Capturing the Creative Process as Meditative Transcendence to Becoming Traviata.

Giuseppi Verdi’s La Traviata is, without a doubt, an operatic masterpiece.  As such, it sits comfortably at the top-tier of the operatic repertoire worldwide.  Unquestionably top ten, if not top five or top three.

It is a love tragedy of mythic proportions with all the right ingredients:  a ravishingly seductive score; memorable tunes frequently sampled today; and a classically melodramatic tragic end.   No wonder the work has often fascinated film directors in their desire to “fix” the creative process into film, warranting a longer shelf life than a live theatrical run.

The Italian theatre and film director Mario Lanfranchi — the first to bring opera to the small screen — did a version in 1967.    Franco Zeffirelli, of 1968’s Romeo and Juliet fame —  directed another version in 1983 with Teresa Stratas and Plácido Domingo.

Now comes a scaled-down version from Jean-François Sivadier, a theatre and opera director and an actor himself.   This one stars the world-renown coloratura soprano  Natalie Dessay as Violetta and the American tenor Charles Castronovo as Alfredo.   The production, commissioned for the International Festival of Lyric Art in Aix-en-Provence in 2011, was captured in its creation by the documentary director Philippe Béziat.  The work is titled Becoming Traviata, and it is a joy to watch.  It is literally, in situ, the creation of a master work, and we are witnesses to the give-and-take of the art of collaboration.

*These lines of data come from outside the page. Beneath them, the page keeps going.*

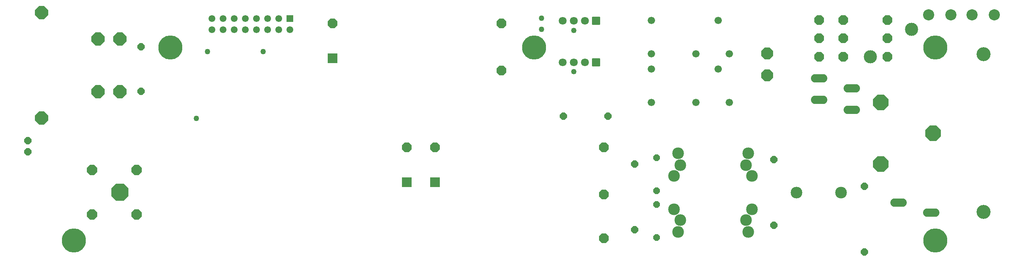
<source format=gbr>
%TF.GenerationSoftware,KiCad,Pcbnew,7.0.10-7.0.10~ubuntu22.04.1*%
%TF.CreationDate,2024-01-02T16:00:03+01:00*%
%TF.ProjectId,EEZ DIB AUX-PS,45455a20-4449-4422-9041-55582d50532e,r3B7*%
%TF.SameCoordinates,Original*%
%TF.FileFunction,Soldermask,Bot*%
%TF.FilePolarity,Negative*%
%FSLAX46Y46*%
G04 Gerber Fmt 4.6, Leading zero omitted, Abs format (unit mm)*
G04 Created by KiCad (PCBNEW 7.0.10-7.0.10~ubuntu22.04.1) date 2024-01-02 16:00:03*
%MOMM*%
%LPD*%
G01*
G04 APERTURE LIST*
G04 Aperture macros list*
%AMRoundRect*
0 Rectangle with rounded corners*
0 $1 Rounding radius*
0 $2 $3 $4 $5 $6 $7 $8 $9 X,Y pos of 4 corners*
0 Add a 4 corners polygon primitive as box body*
4,1,4,$2,$3,$4,$5,$6,$7,$8,$9,$2,$3,0*
0 Add four circle primitives for the rounded corners*
1,1,$1+$1,$2,$3*
1,1,$1+$1,$4,$5*
1,1,$1+$1,$6,$7*
1,1,$1+$1,$8,$9*
0 Add four rect primitives between the rounded corners*
20,1,$1+$1,$2,$3,$4,$5,0*
20,1,$1+$1,$4,$5,$6,$7,0*
20,1,$1+$1,$6,$7,$8,$9,0*
20,1,$1+$1,$8,$9,$2,$3,0*%
%AMFreePoly0*
4,1,17,0.360532,0.806901,0.806901,0.360532,0.825500,0.315631,0.825500,-0.315631,0.806901,-0.360532,0.360532,-0.806901,0.315631,-0.825500,-0.315631,-0.825500,-0.360532,-0.806901,-0.806901,-0.360532,-0.825500,-0.315631,-0.825500,0.315631,-0.806901,0.360532,-0.360532,0.806901,-0.315631,0.825500,0.315631,0.825500,0.360532,0.806901,0.360532,0.806901,$1*%
%AMFreePoly1*
4,1,17,0.749064,1.744901,1.744901,0.749064,1.763500,0.704163,1.763500,-0.704163,1.744901,-0.749064,0.749064,-1.744901,0.704163,-1.763500,-0.704163,-1.763500,-0.749064,-1.744901,-1.744901,-0.749064,-1.763500,-0.704163,-1.763500,0.704163,-1.744901,0.749064,-0.749064,1.744901,-0.704163,1.763500,0.704163,1.763500,0.749064,1.744901,0.749064,1.744901,$1*%
%AMFreePoly2*
4,1,17,0.637641,1.475901,1.475901,0.637641,1.494500,0.592740,1.494500,-0.592740,1.475901,-0.637641,0.637641,-1.475901,0.592740,-1.494500,-0.592740,-1.494500,-0.637641,-1.475901,-1.475901,-0.637641,-1.494500,-0.592740,-1.494500,0.592740,-1.475901,0.637641,-0.637641,1.475901,-0.592740,1.494500,0.592740,1.494500,0.637641,1.475901,0.637641,1.475901,$1*%
%AMFreePoly3*
4,1,17,0.479825,1.094901,1.094901,0.479825,1.113500,0.434924,1.113500,-0.434924,1.094901,-0.479825,0.479825,-1.094901,0.434924,-1.113500,-0.434924,-1.113500,-0.479825,-1.094901,-1.094901,-0.479825,-1.113500,-0.434924,-1.113500,0.434924,-1.094901,0.479825,-0.479825,1.094901,-0.434924,1.113500,0.434924,1.113500,0.479825,1.094901,0.479825,1.094901,$1*%
%AMFreePoly4*
4,1,17,0.328969,0.730701,0.730701,0.328969,0.749300,0.284068,0.749300,-0.284068,0.730701,-0.328969,0.328969,-0.730701,0.284068,-0.749300,-0.284068,-0.749300,-0.328969,-0.730701,-0.730701,-0.328969,-0.749300,-0.284068,-0.749300,0.284068,-0.730701,0.328969,-0.328969,0.730701,-0.284068,0.749300,0.284068,0.749300,0.328969,0.730701,0.328969,0.730701,$1*%
%AMFreePoly5*
4,1,25,0.501384,1.150573,0.506286,1.146082,1.146082,0.506286,1.168110,0.459045,1.168400,0.452404,1.168400,-0.452404,1.150573,-0.501384,1.146082,-0.506286,0.506286,-1.146082,0.459045,-1.168110,0.452404,-1.168400,-0.452404,-1.168400,-0.501384,-1.150573,-0.506286,-1.146082,-1.146082,-0.506286,-1.168110,-0.459045,-1.168400,-0.452404,-1.168400,0.452404,-1.150573,0.501384,-1.146082,0.506286,
-0.506286,1.146082,-0.459045,1.168110,-0.452404,1.168400,0.452404,1.168400,0.501384,1.150573,0.501384,1.150573,$1*%
%AMFreePoly6*
4,1,25,0.838057,1.963373,0.842959,1.958882,1.958882,0.842959,1.980910,0.795718,1.981200,0.789077,1.981200,-0.789077,1.963373,-0.838057,1.958882,-0.842959,0.842959,-1.958882,0.795718,-1.980910,0.789077,-1.981200,-0.789077,-1.981200,-0.838057,-1.963373,-0.842959,-1.958882,-1.958882,-0.842959,-1.980910,-0.795718,-1.981200,-0.789077,-1.981200,0.789077,-1.963373,0.838057,-1.958882,0.842959,
-0.842959,1.958882,-0.795718,1.980910,-0.789077,1.981200,0.789077,1.981200,0.838057,1.963373,0.838057,1.963373,$1*%
%AMFreePoly7*
4,1,17,0.355561,0.794901,0.794901,0.355561,0.813500,0.310660,0.813500,-0.310660,0.794901,-0.355561,0.355561,-0.794901,0.310660,-0.813500,-0.310660,-0.813500,-0.355561,-0.794901,-0.794901,-0.355561,-0.813500,-0.310660,-0.813500,0.310660,-0.794901,0.355561,-0.355561,0.794901,-0.310660,0.813500,0.310660,0.813500,0.355561,0.794901,0.355561,0.794901,$1*%
%AMFreePoly8*
4,1,17,0.570952,1.314901,1.314901,0.570952,1.333500,0.526051,1.333500,-0.526051,1.314901,-0.570952,0.570952,-1.314901,0.526051,-1.333500,-0.526051,-1.333500,-0.570952,-1.314901,-1.314901,-0.570952,-1.333500,-0.526051,-1.333500,0.526051,-1.314901,0.570952,-0.570952,1.314901,-0.526051,1.333500,0.526051,1.333500,0.570952,1.314901,0.570952,1.314901,$1*%
G04 Aperture macros list end*
%ADD10FreePoly0,270.000000*%
%ADD11C,3.200000*%
%ADD12FreePoly1,0.000000*%
%ADD13O,3.727000X1.927000*%
%ADD14C,1.270000*%
%ADD15FreePoly2,0.000000*%
%ADD16FreePoly3,180.000000*%
%ADD17RoundRect,0.063500X1.050000X1.050000X-1.050000X1.050000X-1.050000X-1.050000X1.050000X-1.050000X0*%
%ADD18C,5.500000*%
%ADD19C,2.667000*%
%ADD20C,1.676400*%
%ADD21FreePoly4,270.000000*%
%ADD22RoundRect,0.063500X0.711200X0.711200X-0.711200X0.711200X-0.711200X-0.711200X0.711200X-0.711200X0*%
%ADD23C,1.549400*%
%ADD24C,1.250000*%
%ADD25RoundRect,0.063500X0.838200X-0.838200X0.838200X0.838200X-0.838200X0.838200X-0.838200X-0.838200X0*%
%ADD26C,1.803400*%
%ADD27C,3.000000*%
%ADD28FreePoly3,0.000000*%
%ADD29C,2.540000*%
%ADD30FreePoly5,180.000000*%
%ADD31FreePoly6,180.000000*%
%ADD32RoundRect,0.063500X-1.050000X-1.050000X1.050000X-1.050000X1.050000X1.050000X-1.050000X1.050000X0*%
%ADD33FreePoly0,180.000000*%
%ADD34FreePoly0,90.000000*%
%ADD35FreePoly3,90.000000*%
%ADD36FreePoly7,0.000000*%
%ADD37FreePoly8,270.000000*%
G04 APERTURE END LIST*
D10*
%TO.C,C10*%
X63532600Y-85275100D03*
X63532600Y-95435100D03*
%TD*%
D11*
%TO.C,J4*%
X255751100Y-123003600D03*
X255751100Y-87003600D03*
D12*
X232251100Y-112003600D03*
X232251100Y-98003600D03*
X244251100Y-105003600D03*
%TD*%
D13*
%TO.C,VAR1*%
X225723100Y-99704600D03*
X218223100Y-97404600D03*
%TD*%
D14*
%TO.C,TP3*%
X76200000Y-101600000D03*
%TD*%
D15*
%TO.C,SW1*%
X53751100Y-95503600D03*
X53751100Y-83503600D03*
X58751100Y-95503600D03*
X58751100Y-83503600D03*
X40851100Y-77503600D03*
X40851100Y-101503600D03*
%TD*%
D16*
%TO.C,TR2*%
X145729000Y-79950000D03*
X145729000Y-90700000D03*
D17*
X107229000Y-87950000D03*
D16*
X107229000Y-79950000D03*
%TD*%
D13*
%TO.C,VAR2*%
X218223100Y-92451600D03*
X225723100Y-94751600D03*
%TD*%
D18*
%TO.C,H1*%
X48250000Y-129500000D03*
%TD*%
%TO.C,H5*%
X244750000Y-129500000D03*
%TD*%
D19*
%TO.C,L3*%
X223243100Y-118557100D03*
X213083100Y-118557100D03*
%TD*%
D20*
%TO.C,K2*%
X179999600Y-97983100D03*
X179999600Y-90363100D03*
X197779600Y-97983100D03*
X190159600Y-97983100D03*
X195239600Y-90363100D03*
%TD*%
D21*
%TO.C,C8*%
X181142600Y-121284100D03*
X181142600Y-128784100D03*
%TD*%
D10*
%TO.C,C3*%
X228577100Y-117160100D03*
X228577100Y-132146100D03*
%TD*%
D14*
%TO.C,TP2*%
X154940000Y-81280000D03*
%TD*%
D20*
%TO.C,K1*%
X179999600Y-86870600D03*
X179999600Y-79250600D03*
X197779600Y-86870600D03*
X190159600Y-86870600D03*
X195239600Y-79250600D03*
%TD*%
D21*
%TO.C,C7*%
X181142600Y-110616100D03*
X181142600Y-118116100D03*
%TD*%
D22*
%TO.C,X1*%
X97536000Y-78867000D03*
D23*
X97536000Y-81407000D03*
X94996000Y-78867000D03*
X94996000Y-81407000D03*
X92456000Y-78867000D03*
X92456000Y-81407000D03*
X89916000Y-78867000D03*
X89916000Y-81407000D03*
X87376000Y-78867000D03*
X87376000Y-81407000D03*
X84836000Y-78867000D03*
X84836000Y-81407000D03*
X82296000Y-78867000D03*
X82296000Y-81407000D03*
X79756000Y-78867000D03*
X79756000Y-81407000D03*
%TD*%
D24*
%TO.C,X4*%
X162242500Y-81535000D03*
D25*
X167322500Y-79375000D03*
D26*
X164782500Y-79375000D03*
X162242500Y-79375000D03*
X159702500Y-79375000D03*
%TD*%
D27*
%TO.C,X3*%
X229957000Y-87583120D03*
X239357000Y-81283120D03*
D28*
X233807000Y-79183120D03*
X233807000Y-83383120D03*
X233807000Y-87583120D03*
%TD*%
D14*
%TO.C,TP1*%
X154940000Y-78740000D03*
%TD*%
%TO.C,TP5*%
X91440000Y-86360000D03*
%TD*%
%TO.C,TP4*%
X78740000Y-86360000D03*
%TD*%
D24*
%TO.C,X5*%
X162242500Y-90996500D03*
D25*
X167322500Y-88836500D03*
D26*
X164782500Y-88836500D03*
X162242500Y-88836500D03*
X159702500Y-88836500D03*
%TD*%
D29*
%TO.C,J3*%
X253111000Y-78041500D03*
X258191000Y-78041500D03*
%TD*%
D30*
%TO.C,J1*%
X62551100Y-123583600D03*
X62551100Y-113423600D03*
X52391100Y-123583600D03*
X52391100Y-113423600D03*
D31*
X58751100Y-118503600D03*
%TD*%
D28*
%TO.C,TR1*%
X169137600Y-108210100D03*
X169137600Y-129010100D03*
D16*
X169137600Y-118960100D03*
D17*
X130637600Y-116210100D03*
D32*
X124137600Y-116210100D03*
D16*
X130637600Y-108210100D03*
D28*
X124137600Y-108210100D03*
%TD*%
D33*
%TO.C,C11*%
X170030100Y-101158100D03*
X159870100Y-101158100D03*
%TD*%
D10*
%TO.C,C6*%
X207876100Y-111064100D03*
X207876100Y-126050100D03*
%TD*%
D34*
%TO.C,C9*%
X176189600Y-127002600D03*
X176189600Y-112016600D03*
%TD*%
D35*
%TO.C,X2*%
X223730000Y-79175500D03*
X223730000Y-83375500D03*
X223730000Y-87575500D03*
X218230000Y-79175500D03*
X218230000Y-83375500D03*
X218230000Y-87575500D03*
%TD*%
D18*
%TO.C,H2*%
X244750000Y-85500000D03*
%TD*%
D13*
%TO.C,VAR3*%
X243820600Y-123136100D03*
X236320600Y-120836100D03*
%TD*%
D36*
%TO.C,LED1*%
X37751100Y-106733600D03*
X37751100Y-109273600D03*
%TD*%
D19*
%TO.C,L4*%
X202923100Y-114747100D03*
X202033100Y-109557100D03*
X201533100Y-112307100D03*
X186533100Y-112307100D03*
X186033100Y-109557100D03*
X185143100Y-114747100D03*
X202923100Y-122367100D03*
X202033100Y-127557100D03*
X201533100Y-124807100D03*
X186533100Y-124807100D03*
X186033100Y-127557100D03*
X185143100Y-122367100D03*
%TD*%
D18*
%TO.C,H4*%
X70250000Y-85500000D03*
%TD*%
D37*
%TO.C,NTC1*%
X206352100Y-86783600D03*
X206352100Y-91783600D03*
%TD*%
D29*
%TO.C,J2*%
X243205000Y-78041500D03*
X248285000Y-78041500D03*
%TD*%
D18*
%TO.C,H3*%
X153250000Y-85500000D03*
%TD*%
M02*

</source>
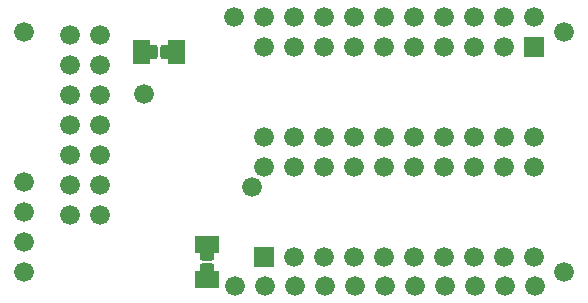
<source format=gbr>
G04 start of page 6 for group -4062 idx -4062 *
G04 Title: (unknown), soldermask *
G04 Creator: pcb 20100929 *
G04 CreationDate: Fri Apr  4 23:49:54 2014 UTC *
G04 For: xpi *
G04 Format: Gerber/RS-274X *
G04 PCB-Dimensions: 200000 100000 *
G04 PCB-Coordinate-Origin: lower left *
%MOIN*%
%FSLAX25Y25*%
%LNBACKMASK*%
%ADD11C,0.0200*%
%ADD26C,0.0660*%
%ADD28R,0.0257X0.0257*%
%ADD29R,0.0355X0.0355*%
%ADD30R,0.0572X0.0572*%
G54D26*X160000Y15000D03*
X170000D03*
Y85000D03*
Y55000D03*
X180000Y15000D03*
G54D11*G36*
X176700Y88300D02*Y81700D01*
X183300D01*
Y88300D01*
X176700D01*
G37*
G54D26*X180000Y55000D03*
Y45000D03*
X170000D03*
X160000D03*
Y55000D03*
X120000Y15000D03*
X130000D03*
X140000D03*
X150000D03*
G54D11*G36*
X86700Y18300D02*Y11700D01*
X93300D01*
Y18300D01*
X86700D01*
G37*
G54D26*X100000Y15000D03*
X110000D03*
X150000Y45000D03*
X140000D03*
X130000D03*
X120000D03*
X110000D03*
X100000D03*
X90000D03*
Y55000D03*
X100000D03*
X110000D03*
X160000Y85000D03*
X150000D03*
X140000D03*
X130000D03*
X120000D03*
X110000D03*
X100000D03*
X90000D03*
X120000Y55000D03*
X130000D03*
X140000D03*
X150000D03*
X190000Y10000D03*
Y90000D03*
X180000Y95000D03*
X10000Y90000D03*
Y10000D03*
Y20000D03*
Y30000D03*
Y40000D03*
X25500Y89000D03*
X35500D03*
X25500Y79000D03*
X35500D03*
X25500Y69000D03*
X35500D03*
X50000Y69500D03*
X25500Y59000D03*
Y49000D03*
X35500Y59000D03*
Y49000D03*
X25500Y39000D03*
Y29000D03*
X35500D03*
Y39000D03*
X170000Y95000D03*
X160000D03*
X150000D03*
X140000D03*
X130000D03*
X120000D03*
X110000D03*
X100000D03*
X90000D03*
X80000D03*
X86000Y38500D03*
X180500Y5500D03*
X170500D03*
X160500D03*
X150500D03*
X140500D03*
X130500D03*
X120500D03*
X110500D03*
X100500D03*
X90500D03*
X80500D03*
G54D28*X70607Y15074D02*X71393D01*
X70607Y11926D02*X71393D01*
G54D29*X70508Y10941D02*X71492D01*
G54D30*X69819Y7595D02*X72181D01*
G54D29*X70508Y16059D02*X71492D01*
G54D30*X69819Y19405D02*X72181D01*
G54D28*X53426Y83893D02*Y83107D01*
X56574Y83893D02*Y83107D01*
G54D29*X52441Y83992D02*Y83008D01*
X57559Y83992D02*Y83008D01*
G54D30*X49095Y84681D02*Y82319D01*
X60905Y84681D02*Y82319D01*
M02*

</source>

The documentary film moves at the pace of the opera itself.  There is the initial adjustment to the material, the identification of characters, a statement of the theatrical perspective for the Aix-en-Provence production.  But before you know it, we are participants in Violetta’s big Parisian party in Act I.  And, of course, that famous toasting song (Brindisi).

In his typical documentary style, Philippe Béziat keeps the camera close to the set, in the proximity of the stage.  Only on two occasions are we taken out of this theatre-box setting.  One was successful, as the artistic technicians discuss the details over an outdoor luncheon in a stereotypically Provencal setting.  A sort of “Luncheon of the Boating Party” without the boat.   Near the end, Béziat moves us out from the tense stage setting, where the camera wonders through the streets of Aix-en-Provence.  At first, I thought we were entering the festival arena to witness the finished product.  Not so.  This was an unavoidable deficit.

Nonetheless, the film highlights the strength of the performances of the Aix-en-Provence production.  Maybe it is because Sivadier is an actor himself that he focuses so much on the physical and emotional expressions of his actors.  Watching the film, I reached a new appreciation for the highly complex skills of these operatic artists:  not only do they have to sing those complicated songs, they have to convey the emotions and move the narrative along with a twist of the torso, each lifted finger, that gentle hand slide along the face, or that rough thrust of currency to one’s face as a sign of disgust and humiliation.  No step, no gesture is wasted.  Each one is choreographed to match the dramatic mood of Verdi’s musical narrative.  What a valentine to the job of a director.

The cast is magnificent.  Natalie Dessay’s Violetta is mesmerizing in every scene and in every frame.  She is both playful and deadly serious, always delivering the stellar performance demanded by Sivadier both musically and dramatically.  She is simply spellbinding, even as we witness her repeated choreographed death fall as the credits run at the end.

In contrast to the lush and ornamented score, Sivadier gives us minimal, yet effective, staging:  a bare crystal chandelier; rolled panels of fabric depicting clouds or a field of flowers straight from Monet; a single red flower in a simple drinking glass.  Spare so as not to distract from the music and the dramatic action.   And when flourish is appropriate, Sivadier delivers it, and delivers it heavy:  the make-up removal cold crème; gold leaf showering from the heavens; the tense gesture of a death collapse.  And through it all, the creative process is fixed on film and on the soundtrack.  Rehearsals are tweaked on film while we hear the finished work in the background.  Perfection is reached before our very eyes.  Like the final opera itself, we, the audience, are transformed by the journey.  Like Dessay’s Violetta, we too are molded by the skills of the artist.  By Sivadier for La Traviata, and by Béziat in Becoming Traviata.  As the titular meaning, Natalie Dessay is the classic “Fallen Woman/Traviata” and we, the viewer, have fallen along with her.  Fallen in love.